Improving the ROI of Big Data and Analytics


Big data and analytics are all around these days. Most companies already have their first analytical models in production and are thinking about further boosting their performance. However, far too often, these companies focus on the analytical techniques rather than on the key ingredient: data. The best way to boost the performance and ROI of an analytical model is by investing in new sources of data which can help to further unravel complex customer behavior and improve key analytical insights.

Let’s explore the various types of data sources that could be worth pursuing in order to squeeze more economic value out of your analytical models.

A first option concerns the exploration of network data by carefully studying relationships between customers. These relationships can be explicit or implicit. Examples of explicit networks are calls between customers, shared board members between firms, and social connections, such as family and friends. Explicit networks can be readily distilled from underlying data sources, such as call logs, and their key characteristics can then be summarized using “featurization” procedures resulting in new characteristics which can be added to the modeling dataset. Research has shown network data to be highly predictive for both customer churn prediction and fraud detection.

However, implicit networks or pseudo networks are more challenging to define and featurize. In one study, a network of customers was built in which links were defined based upon which customers transferred money to the same entities (e.g., retailers) using data from a major bank. When combined with non-network data, this way of defining a network based upon similarity instead of explicit social connections gave a better lift and generated more profit for almost any targeting budget. In another award-winning study, a geosimilarity network was built among users based upon location-visitation data in a mobile environment. In this model, two devices are considered similar, and thus connected, when they share at least one visited location. They are more similar if they have more shared locations, as these are visited by fewer people. This implicit network can then be leveraged to target advertisements to the same user on different devices or to users with similar tastes, thus improving online interactions. Both of these examples illustrate the potential of implicit networks as an important data source.
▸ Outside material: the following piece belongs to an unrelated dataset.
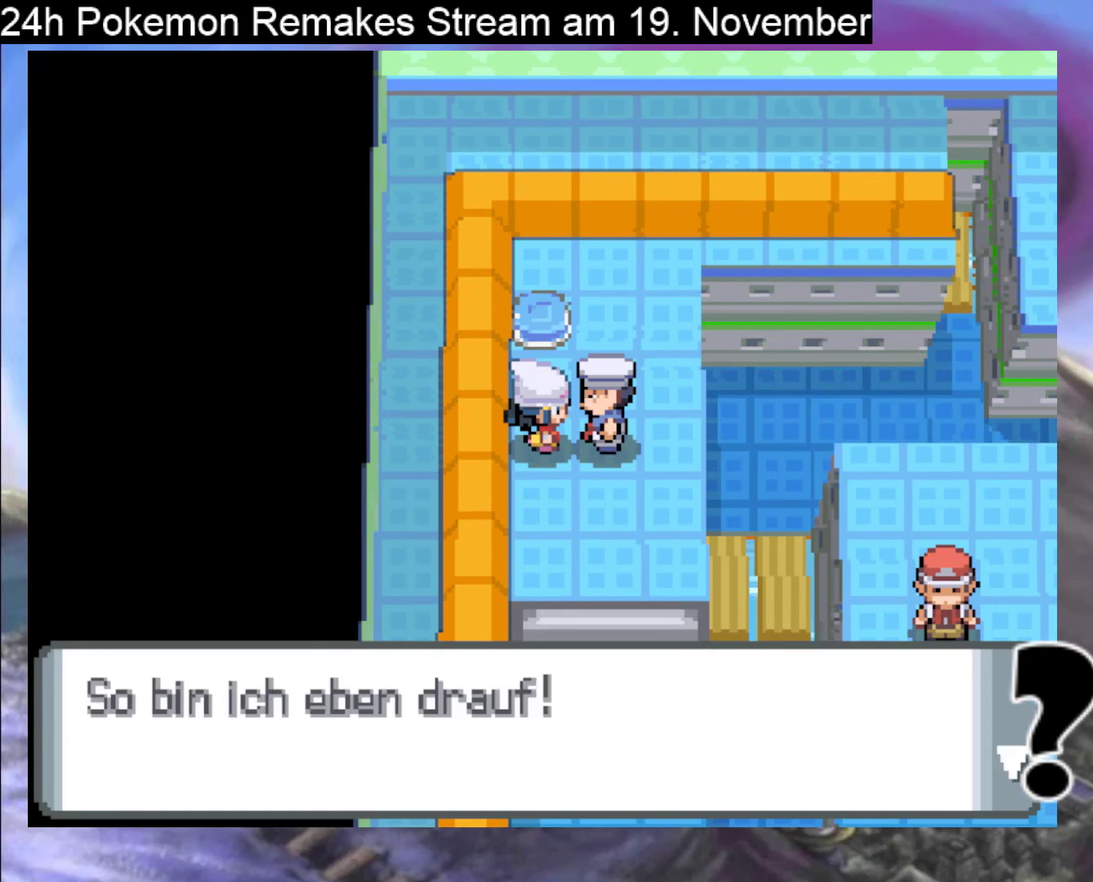
{"buttons": [], "events": [[33, "A", "down"], [400, "A", "up"]]}
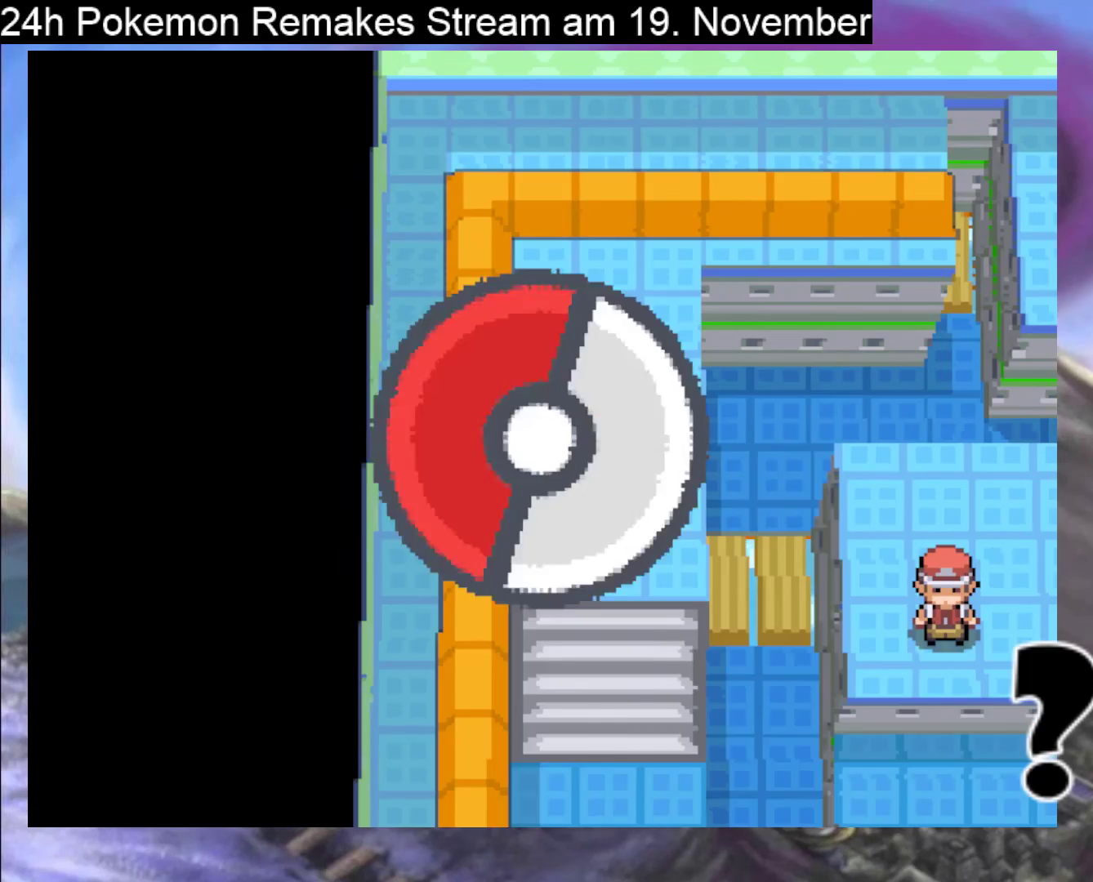
{"buttons": ["A"], "events": [[33, "A", "down"], [100, "A", "up"], [200, "A", "down"], [333, "A", "up"], [400, "A", "down"]]}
A key challenge here is to creatively think about how to define these networks based upon the goal of the analysis.

Data is often branded as the new oil. Hence, firms, such as Equifax, Experian, Moody’s, S&P, Nielsen, and Dun & Bradstreet, capitalize on this by gathering various types of data, analyzing them in innovative and creative ways, and selling the results thereof. These firms consolidate publically available data, data scraped from websites or social media, survey data, and data contributed by other firms. By doing so, they can perform all kinds of aggregated analyses, build generic scores, and sell these to interested parties. Because of the low-entry barrier in terms of investment, externally purchased analytical models are sometimes adopted by smaller firms to take their first steps in analytics. In addition to commercially available external data, open data—such as industry and government data, weather data, news data, and search data—can also be a valuable source of information. Both commercial and open external data can boost the performance and the economic return of an analytical model.
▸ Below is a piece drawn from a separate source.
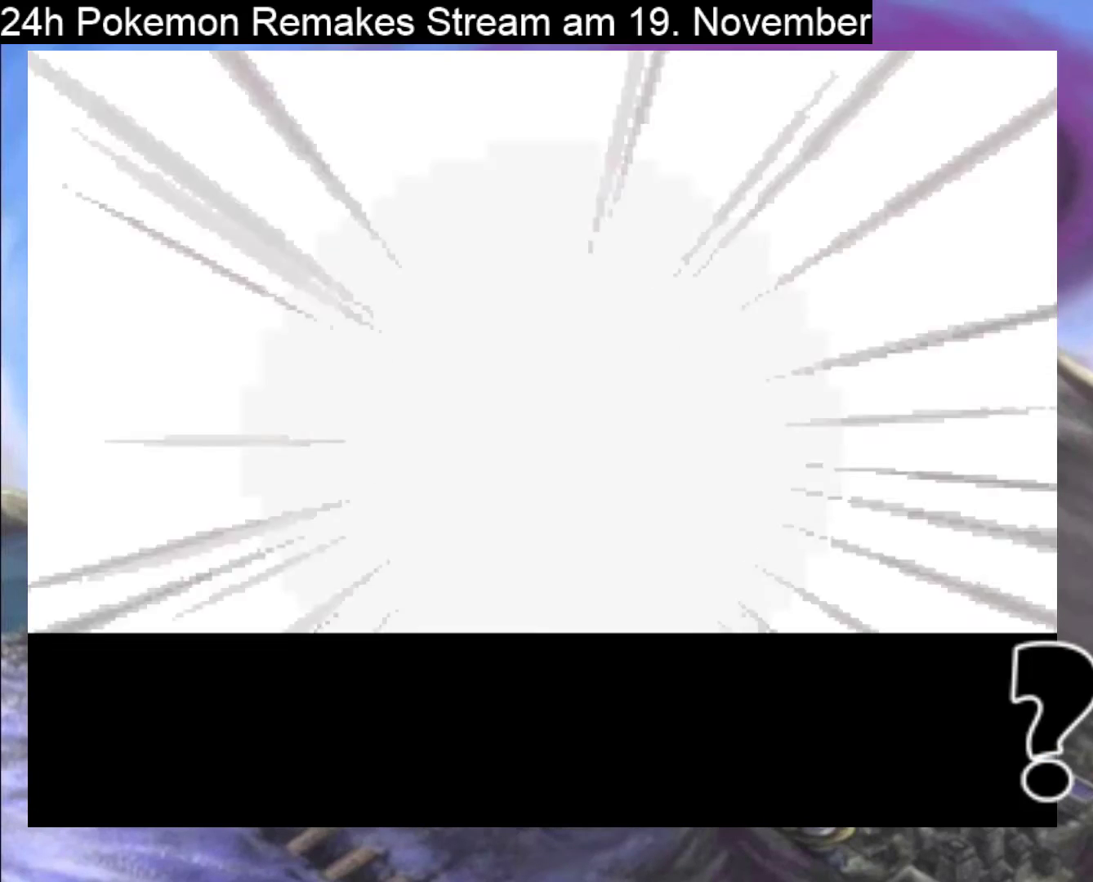
{"buttons": [], "events": [[233, "A", "up"], [333, "A", "down"], [467, "A", "up"]]}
Macro-economic data is another source of information. Many analytical models are developed using a snapshot of data at a particular moment in time. This is obviously conditional on the external environment at that moment. Macro-economic up- or downturns can have an impact on the performance and, thus, the ROI of the analytical model. The state of the macro-economy can be summarized using measures such as gross domestic product, inflation, and unemployment. Incorporating these effects enables further improvement of the performance of analytical models and makes them more robust against external influences.

Another type of data to consider is textual data. Examples are product reviews, Facebook posts, Twitter tweets, book recommendations, complaints, and legislation. Textual data is difficult to process analytically since it is unstructured and cannot be directly represented into a matrix format. Moreover, this data depends upon linguistic structure and is typically quite “noisy” due to grammatical or spelling errors, synonyms, and homographs. However, this type of data can contain very relevant information for an analytical modeling exercise. Just as with network data, it is important to find ways to featurize
text documents and combine them with other structured data. A popular way of doing this is by using a document term matrix indicating what terms appear, and how frequently, in which documents. Such a matrix will be large and sparse. Dimension reduction will thus be very important, making it necessary to represent every term in lowercase; remove terms which are uninformative, such as stop words and articles; use synonym lists to map synonym terms to one single term; stem all terms to their root; and remove terms that only occur in a single document.

Even after these activities have been performed, the number of dimensions may still be too large for practical analysis. Singular value decomposition (SVD) offers a more advanced way to do dimension reduction. SVD works in a way that is similar to principal component analysis (PCA) and summarizes the document term matrix into a set of singular vectors, also called latent concepts, which are linear combinations of the original terms. These reduced dimensions can then be added as new features to an existing, structured dataset.

Besides textual data, other types of unstructured data such as audio, images, videos, fingerprint, GPS, and RFID data can be considered. To successfully leverage these types of data in analytical models, it is critical to carefully think about creative ways of featurizing them. When doing so, it is recommended that any accompanying metadata is taken into account. For example, in fraud detection, not only an image may be relevant but also who took it, where, and at what time.

The bottom line is that the best way to boost the performance and ROI of analytical models is by investing in data first. And remember that alternative data sources can contain valuable information about the behavior of customers.